About 15 faith and community-based groups in Washington have opened their doors to the migrants, offering them meals, showers and hygiene items during daylight hours. But the increase in the frequency of buses, from two to four a day to now sometimes eight, has depleted donations and exceeded capacity, and many volunteers have contracted Covid-19, said Ms. Scherff.
“The mayors have been playing into the Republican governors’ hands,” said Adam Isacson, a scholar at the Washington Office on Latin America who studies the border.
“Of course they’re making noise about the migrant arrivals because those who need shelter are a strain on their cities’ social services,” he said. But “the tenor of their comments,” he said, is giving the governors ammunition to push for a clampdown on immigration, including such measures as erecting border walls and eliminating asylum.

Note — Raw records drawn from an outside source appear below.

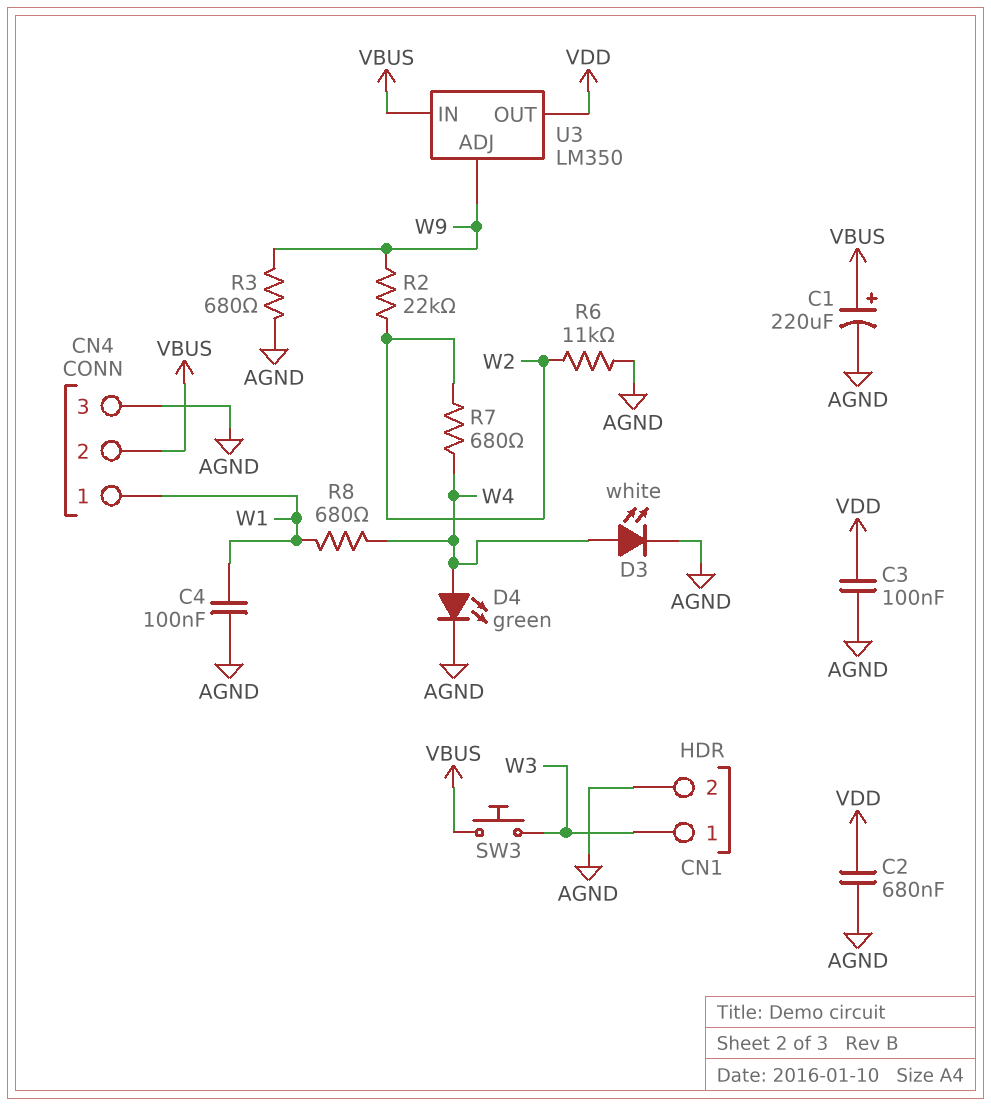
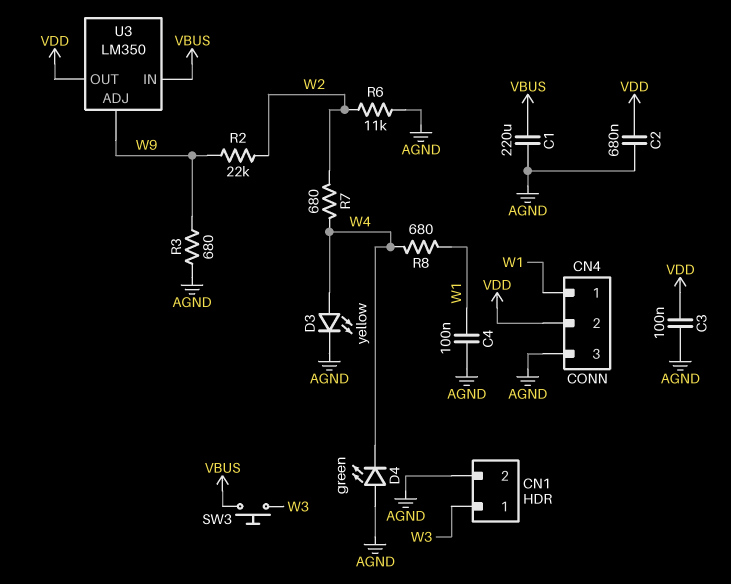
C1: 220uF (plus VBUS, minus AGND) -> 220uF (AGND, VBUS)
CN4 pin 2: VBUS -> VDD
D3: LED white (A W4, K AGND) -> LED yellow (A W4, K AGND)
D4: LED green (A W4, K AGND) -> LED green (A AGND, K W4)

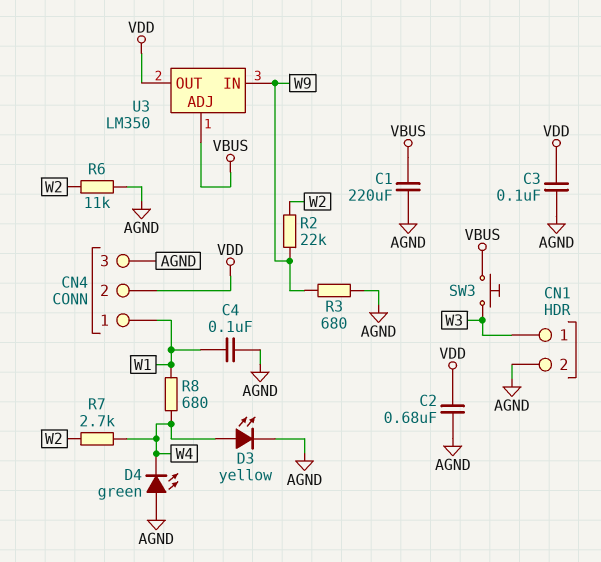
R7: 680 (W2, W4) -> 2.7k (W2, W4)
U3 pin ADJ: W9 -> VBUS
U3 pin IN: VBUS -> W9

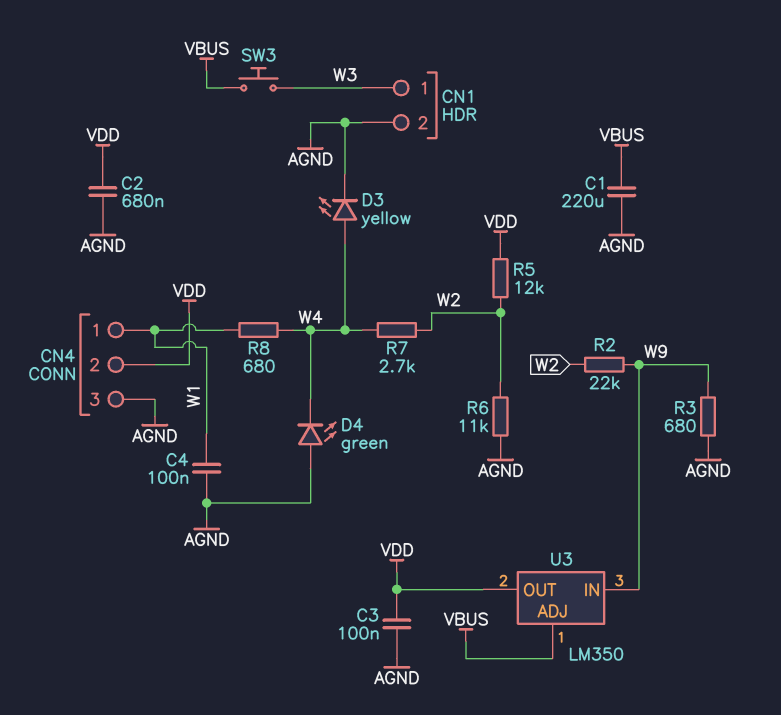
R5: none -> 12k (VDD, W2)

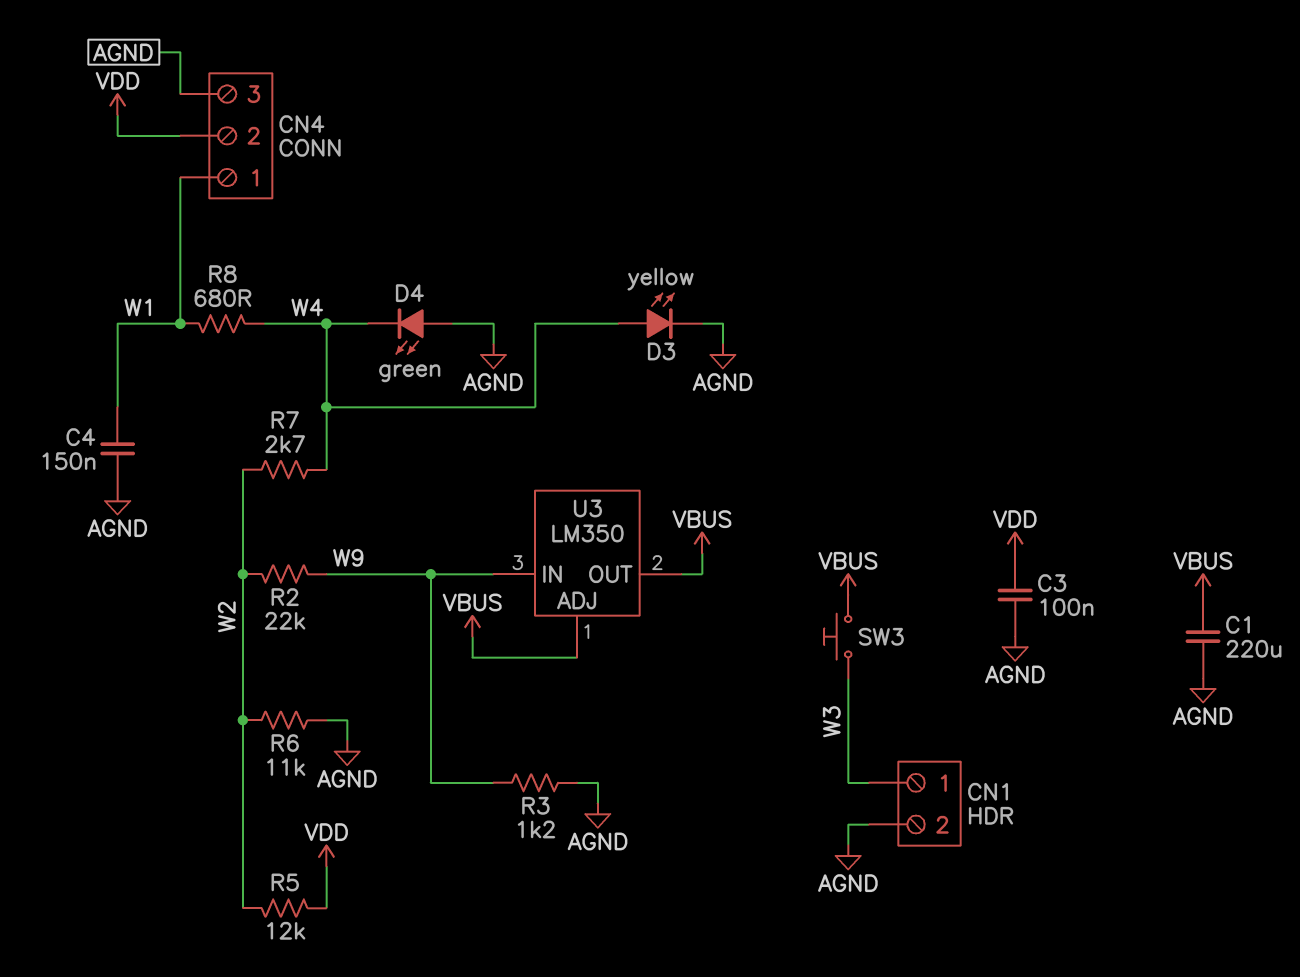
C2: 680nF (AGND, VDD) -> none
C4: 100nF (AGND, W1) -> 150nF (AGND, W1)
R3: 680 (AGND, W9) -> 1.2k (AGND, W9)
U3 pin OUT: VDD -> VBUS

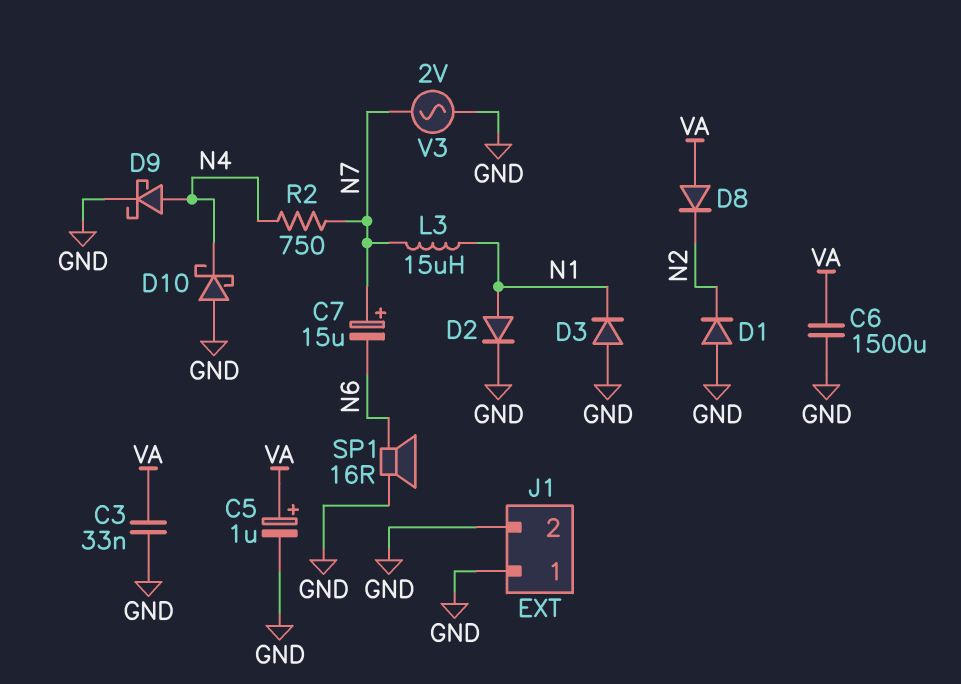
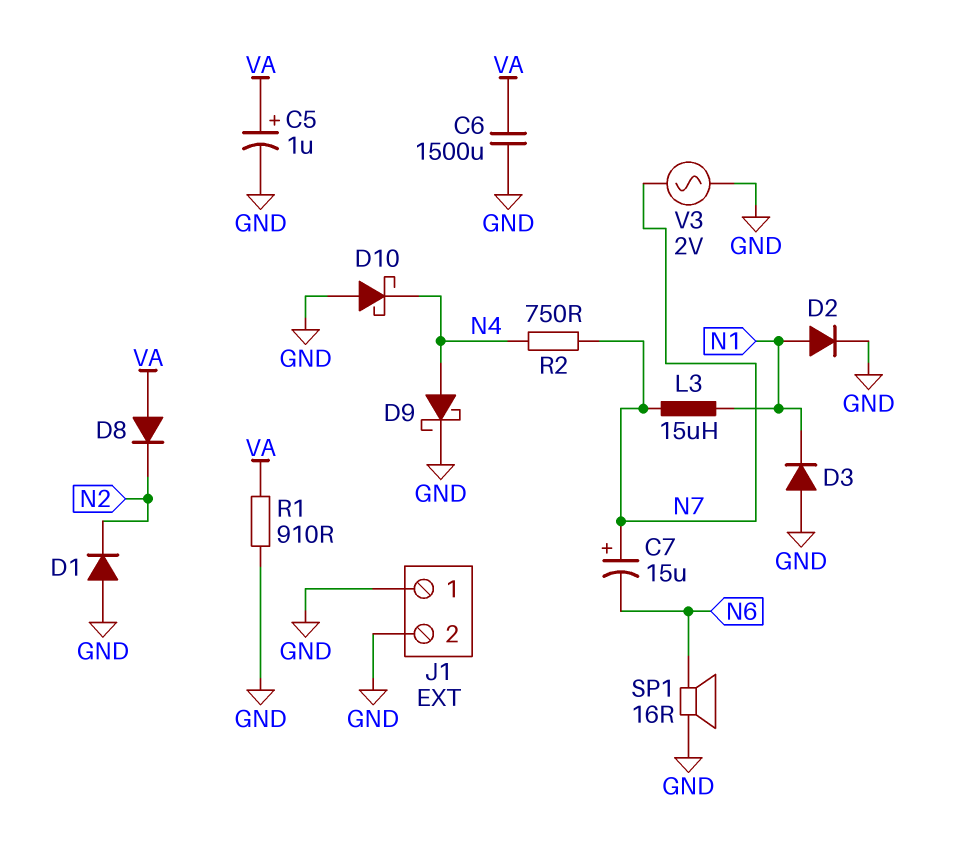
C3: 33nF (GND, VA) -> none
R1: none -> 910 (GND, VA)

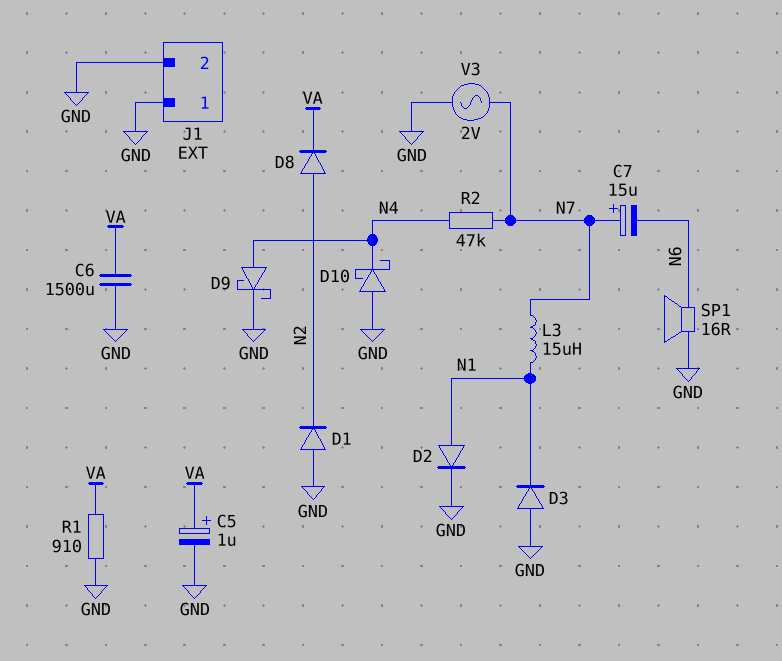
D8: diode (A VA, K N2) -> diode (A N2, K VA)
R2: 750 (N4, N7) -> 47k (N4, N7)

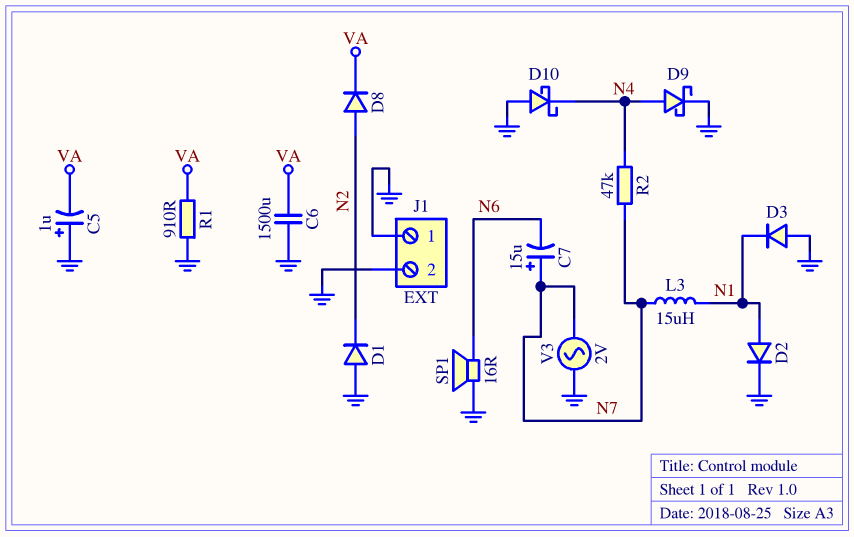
C5: 1uF (plus VA, minus GND) -> 1uF (plus GND, minus VA)

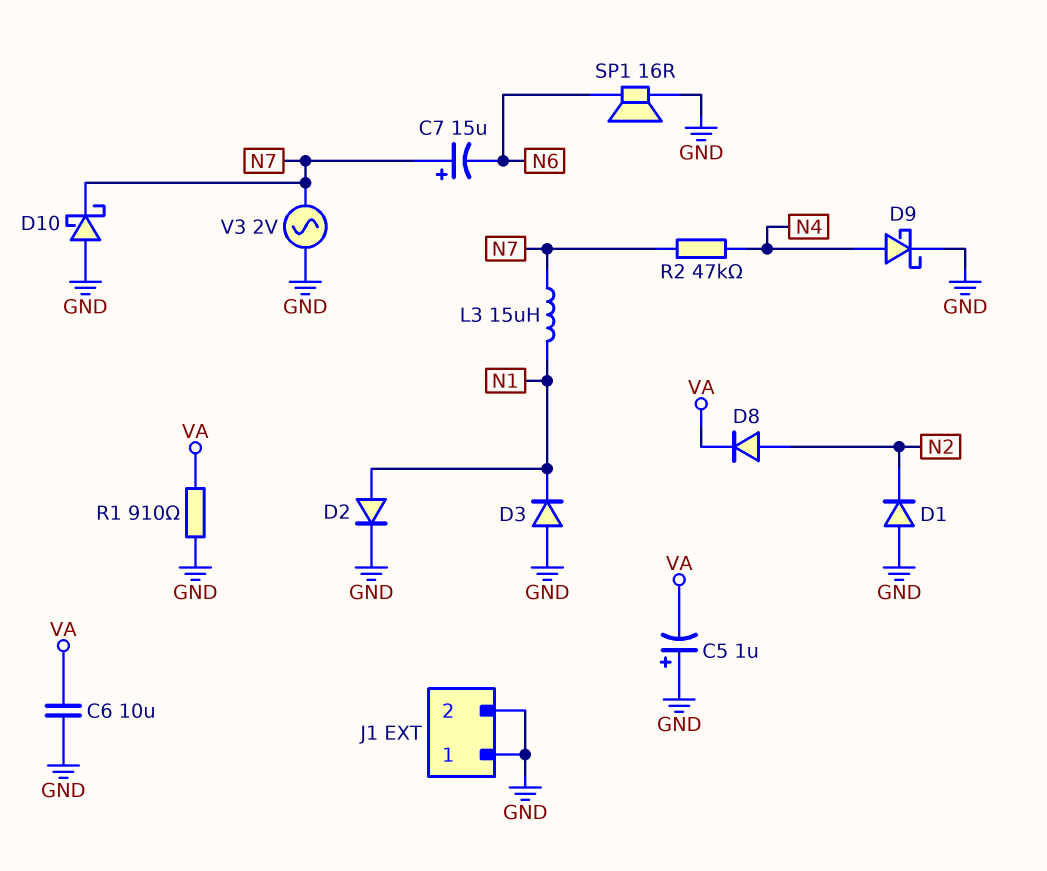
C6: 1500uF (GND, VA) -> 10uF (GND, VA)
D10: schottky (A GND, K N4) -> schottky (A GND, K N7)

On a recent night, migrants climbing down from three buses were greeted by volunteers and staff from SAMU First Response, an international aid organization that has received some funding from the Federal Emergency Management Agency and began operating in Washington in late June.
They were given water, pizza and granola bars, and some were provided tickets for onward travel. By 1 a.m., most had settled for the night on the marble floor of the East Hall of Union Station. Others, from earlier buses, were forced to sleep on the streets. It created an unusual tableau: unhoused Americans on one side of the plaza; on the other, migrants with their meager belongings splayed on the ground — all within sight of the Capitol.
Tatiana Laborde, SAMU’s managing director, said her organization had enough funds to buy tickets to other destinations for about a third of the migrants for whom they were providing services. The group’s shelter in Montgomery County, Md., could not provide long-term housing, she said.